• Exercise requirements:
Could the listing below be reproduced exactly, minus its pictures?

• Dataset:
········

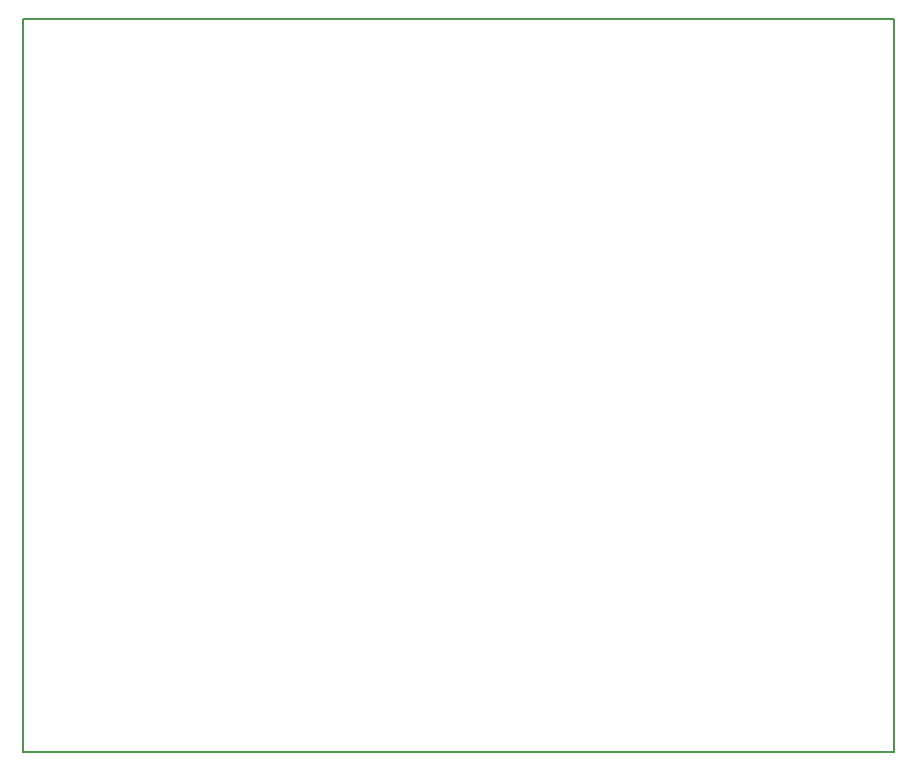
<source format=gbr>
%TF.GenerationSoftware,KiCad,Pcbnew,(5.1.7)-1*%
%TF.CreationDate,2020-10-19T00:00:34+02:00*%
%TF.ProjectId,Atmega_328_breakout,41746d65-6761-45f3-9332-385f62726561,rev?*%
%TF.SameCoordinates,Original*%
%TF.FileFunction,Profile,NP*%
%FSLAX46Y46*%
G04 Gerber Fmt 4.6, Leading zero omitted, Abs format (unit mm)*
G04 Created by KiCad (PCBNEW (5.1.7)-1) date 2020-10-19 00:00:34*
%MOMM*%
%LPD*%
G01*
G04 APERTURE LIST*
%TA.AperFunction,Profile*%
%ADD10C,0.150000*%
%TD*%
G04 APERTURE END LIST*
D10*
X50248000Y-54000000D02*
X124000000Y-54000000D01*
X124000000Y-116000000D02*
X124000000Y-54000000D01*
X50248000Y-116000000D02*
X124000000Y-116000000D01*
X50248000Y-54000000D02*
X50248000Y-116000000D01*
M02*

</source>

········

• Exercise answer:
<source format=gbr>
%TF.GenerationSoftware,KiCad,Pcbnew,(5.1.7)-1*%
%TF.CreationDate,2020-10-19T00:00:34+02:00*%
%TF.ProjectId,Atmega_328_breakout,41746d65-6761-45f3-9332-385f62726561,rev?*%
%TF.SameCoordinates,Original*%
%TF.FileFunction,Profile,NP*%
%FSLAX46Y46*%
G04 Gerber Fmt 4.6, Leading zero omitted, Abs format (unit mm)*
G04 Created by KiCad (PCBNEW (5.1.7)-1) date 2020-10-19 00:00:34*
%MOMM*%
%LPD*%
G01*
G04 APERTURE LIST*
%TA.AperFunction,Profile*%
%ADD10C,0.150000*%
%TD*%
G04 APERTURE END LIST*
D10*
X50248000Y-54000000D02*
X124000000Y-54000000D01*
X124000000Y-116000000D02*
X124000000Y-54000000D01*
X50248000Y-116000000D02*
X124000000Y-116000000D01*
X50248000Y-54000000D02*
X50248000Y-116000000D01*
M02*

</source>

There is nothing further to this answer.